Last week, we talked about whether or not we should feel guilty about “digitally distracting” our children with mobile devices and educational apps. Today, I’d like to riff off of that a bit and shine the spotlight on the digital prowess of our soon-to-be high school graduates.
Most high school students I encounter have smartphones and tablets, or at least know how to use them. Ever see two teenagers texting or Facebooking one another in the same room? Yeah, I see a lot of that too. Regardless: Knowing your way around mobile technology and social media is definitely a marketable skill for any college- or workforce-bound senior.
But is it going to land a kid a job? According to this study, probably not.
The Millenial Branding and Experience Inc. study, released May 14, shows an overwhelming majority of employers surveyed (as in, more than 92 percent) cite basic communication skills, a positive attitude and teamwork skills as absolutely essential to landing entry-level positions.
A few months ago, I moderated a discussion between residents at a school budget community conversation hosted by one of the school districts in our region.
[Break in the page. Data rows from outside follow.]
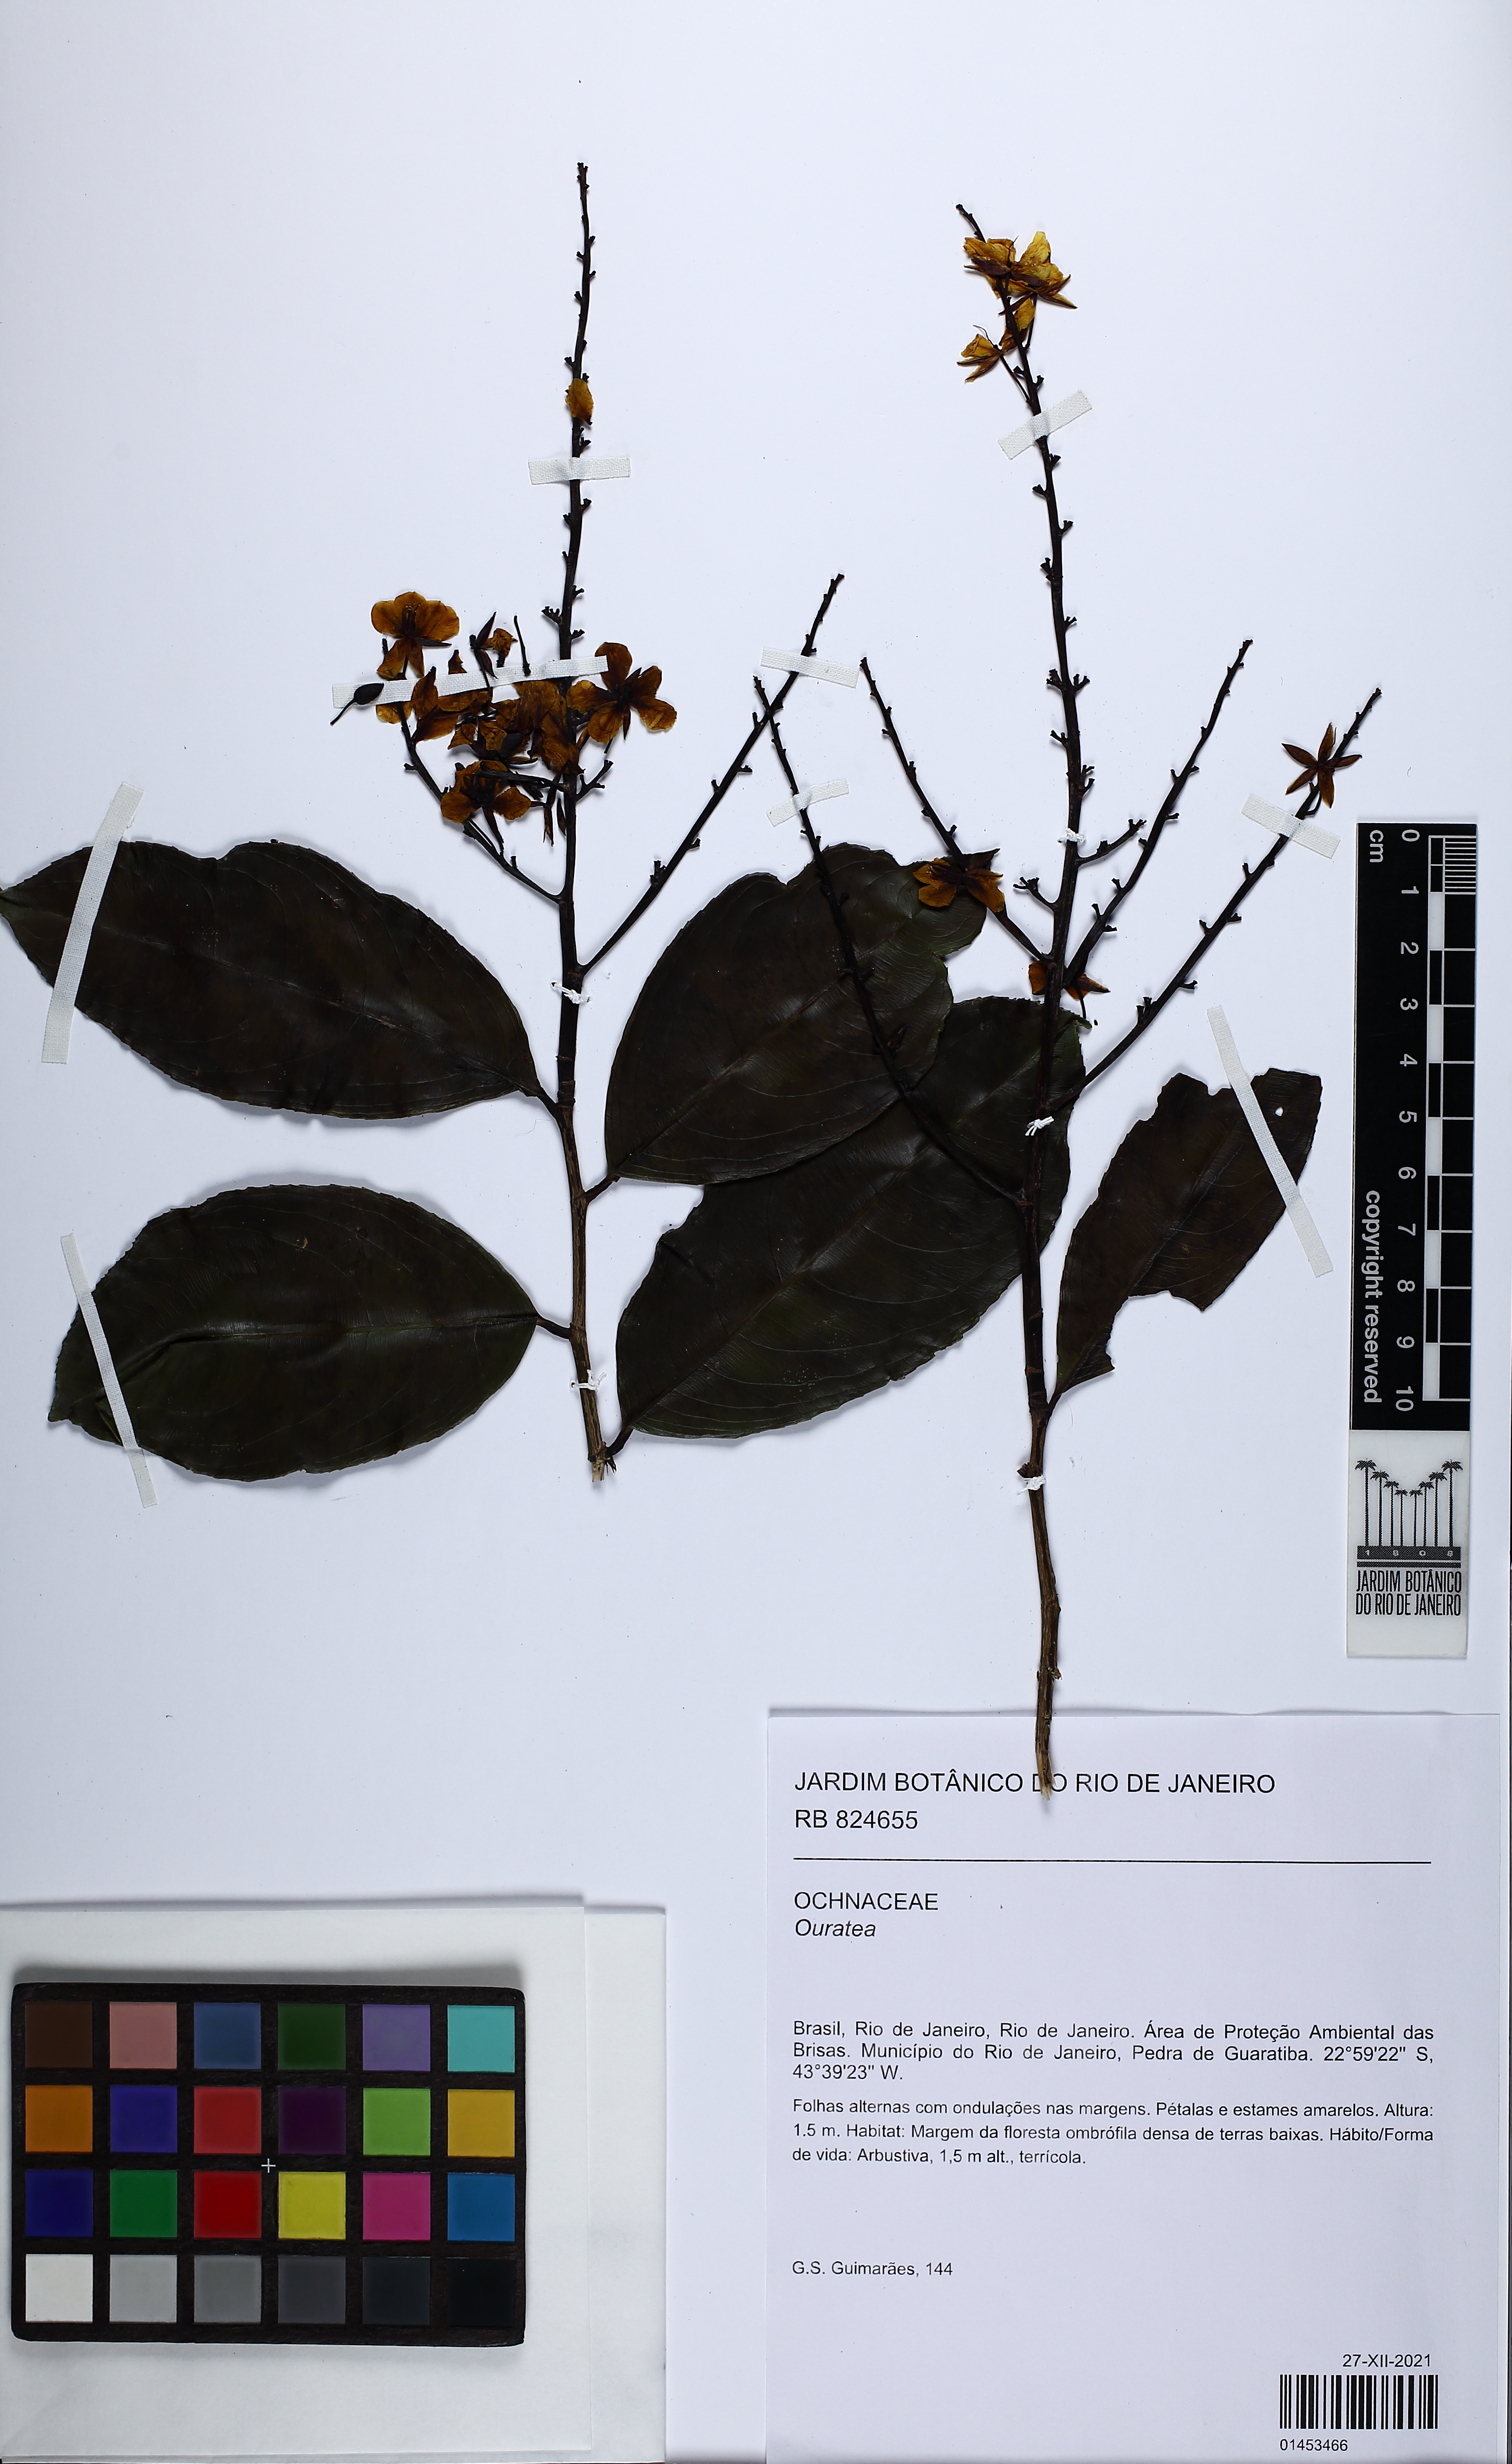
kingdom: Plantae
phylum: Tracheophyta
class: Magnoliopsida
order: Malpighiales
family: Ochnaceae
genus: Ouratea
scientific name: Ouratea
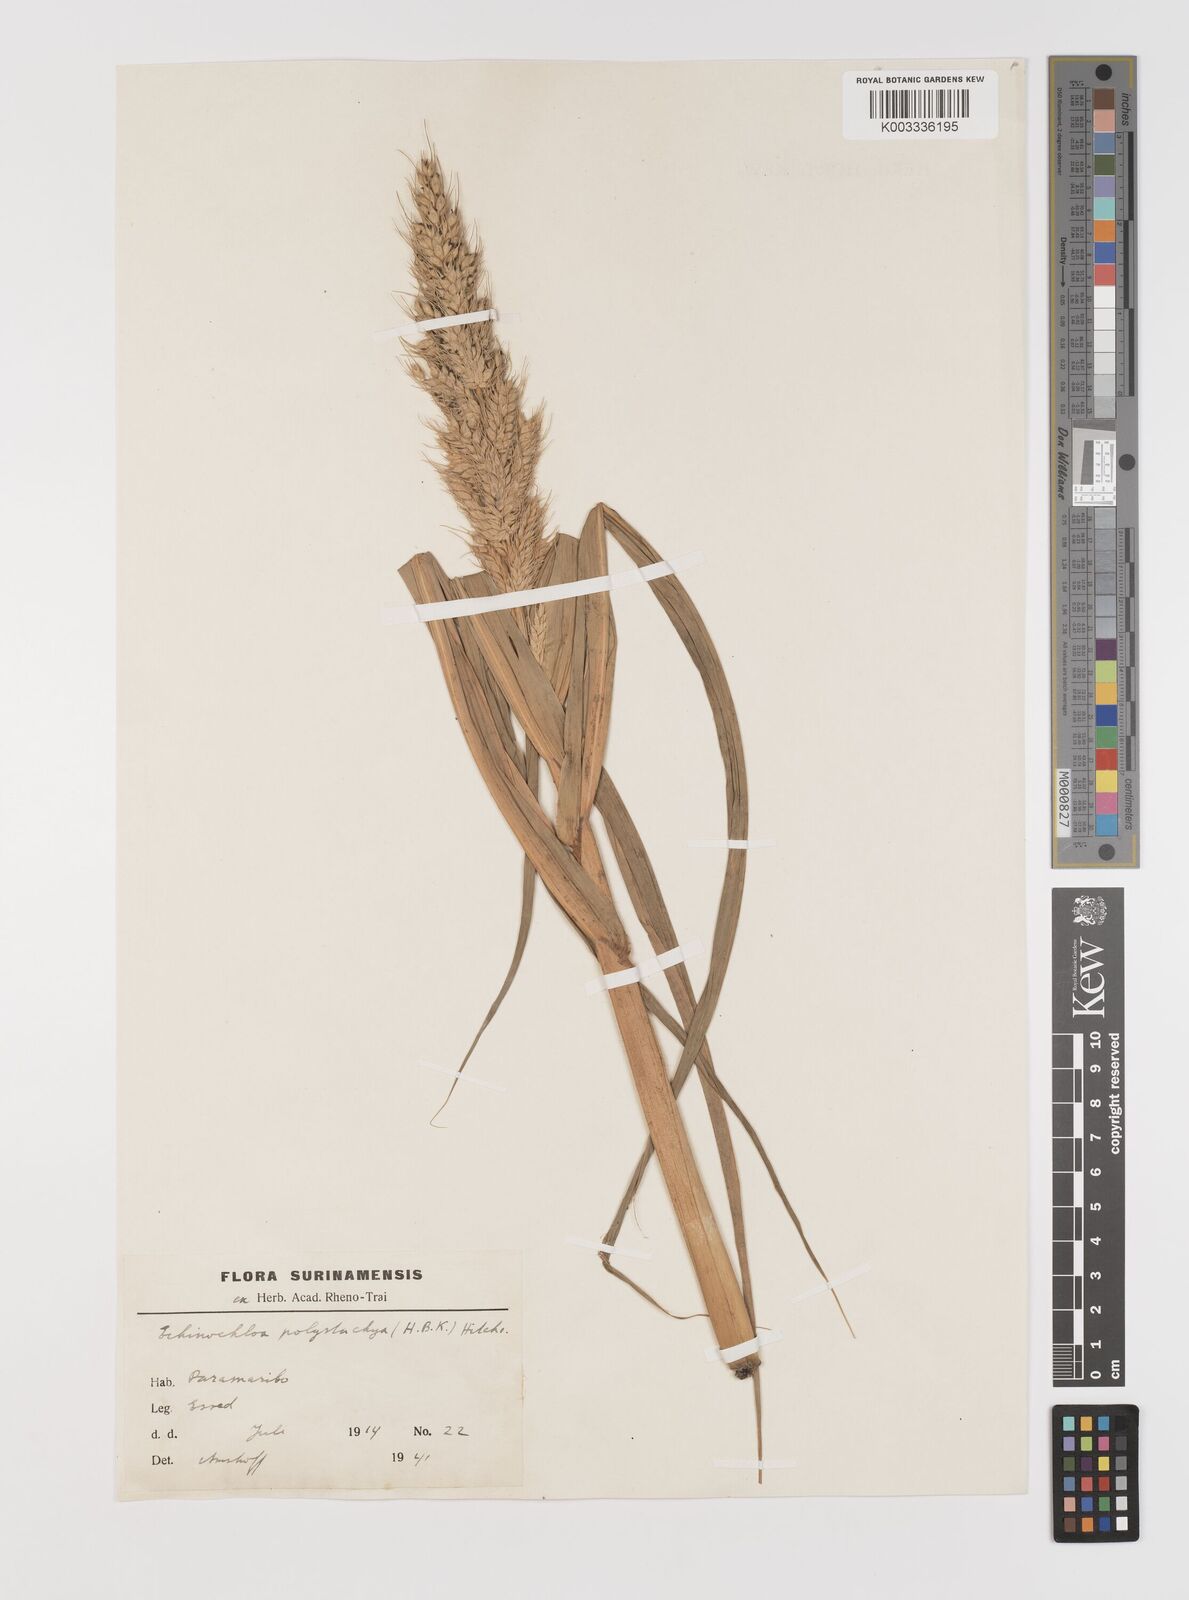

When asked to provide feedback on the district’s overall curriculum, a significant number said they wanted to see more emphasis on building soft skills such as writing and oral communication.
One local business owner sitting at my table said he wanted to hire local high school students, but often refrained because they didn’t look customers in the eye when speaking to them, and wrote in abbreviated ‘text speak.’ In his opinion, this was a direct result of too much exposure to tech gadgets and social media. Although he agreed digital tools have their place in education, basic writing and speaking skills – you know, with regular pencils and actual voices — shouldn’t take a backseat as a result.
What do you think of his opinion?
And based on the results of the Milennial Branding study, how do you think digital technology helps or hinders the building of soft skills employers want in new hires?